The problem is the error that there is no file named uvcvideo.ko and so i am stuck nearly finish and do not know what to do.

thanks, Taires

----------


## Steini666

Hi,

I got recently an ASUS K70IJ-TY041L Notebook and have the same problem with the upside down image. The Output of lsusb and dmidecode:

Bus 001 Device 002: ID 04f2:b071 Chicony Electronics Co., Ltd 2.0M UVC WebCam / CNF7129


Handle 0x0002, DMI type 2, 15 bytes
Base Board Information
	Manufacturer: ASUSTeK Computer Inc.        
	Product Name: K70IJ     
	Version: 1.0       
	Serial Number: BSN12345678901234567
	Asset Tag: ATN12345678901234567
	Features:
		Board is a hosting board
		Board requires at least one daughter board
		Board is replaceable
	Location In Chassis: MIDDLE              
	Chassis Handle: 0x0003
	Type: Motherboard
	Contained Object Handles: 0

greetinx

Andy

----------


## HansdeGoede

> Hi,
> 
> I got recently an ASUS K70IJ-TY041L Notebook and have the same problem with the upside down image. The Output of lsusb and dmidecode:
> 
> Bus 001 Device 002: ID 04f2:b071 Chicony Electronics Co., Ltd 2.0M UVC WebCam / CNF7129
> 
> 
> Handle 0x0002, DMI type 2, 15 bytes
> Base Board Information
> ...

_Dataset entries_
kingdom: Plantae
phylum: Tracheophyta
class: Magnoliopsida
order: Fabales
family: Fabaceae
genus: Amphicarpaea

_Parts of the exercise_
1. Update the forum thread between "## Steini666" and "ASUSTeK Computer Inc.", inclusive, changing "upside down" to "inverted".
2. According to the forum thread, which file did the first poster's error say does not exist?
The rows come from a different source than the forum thread.

_Replies_
1.
## Steini666

Hi,

I got recently an ASUS K70IJ-TY041L Notebook and have the same problem with the inverted image. The Output of lsusb and dmidecode:

Bus 001 Device 002: ID 04f2:b071 Chicony Electronics Co., Ltd 2.0M UVC WebCam / CNF7129


Handle 0x0002, DMI type 2, 15 bytes
Base Board Information
	Manufacturer: ASUSTeK Computer Inc.

2. uvcvideo.ko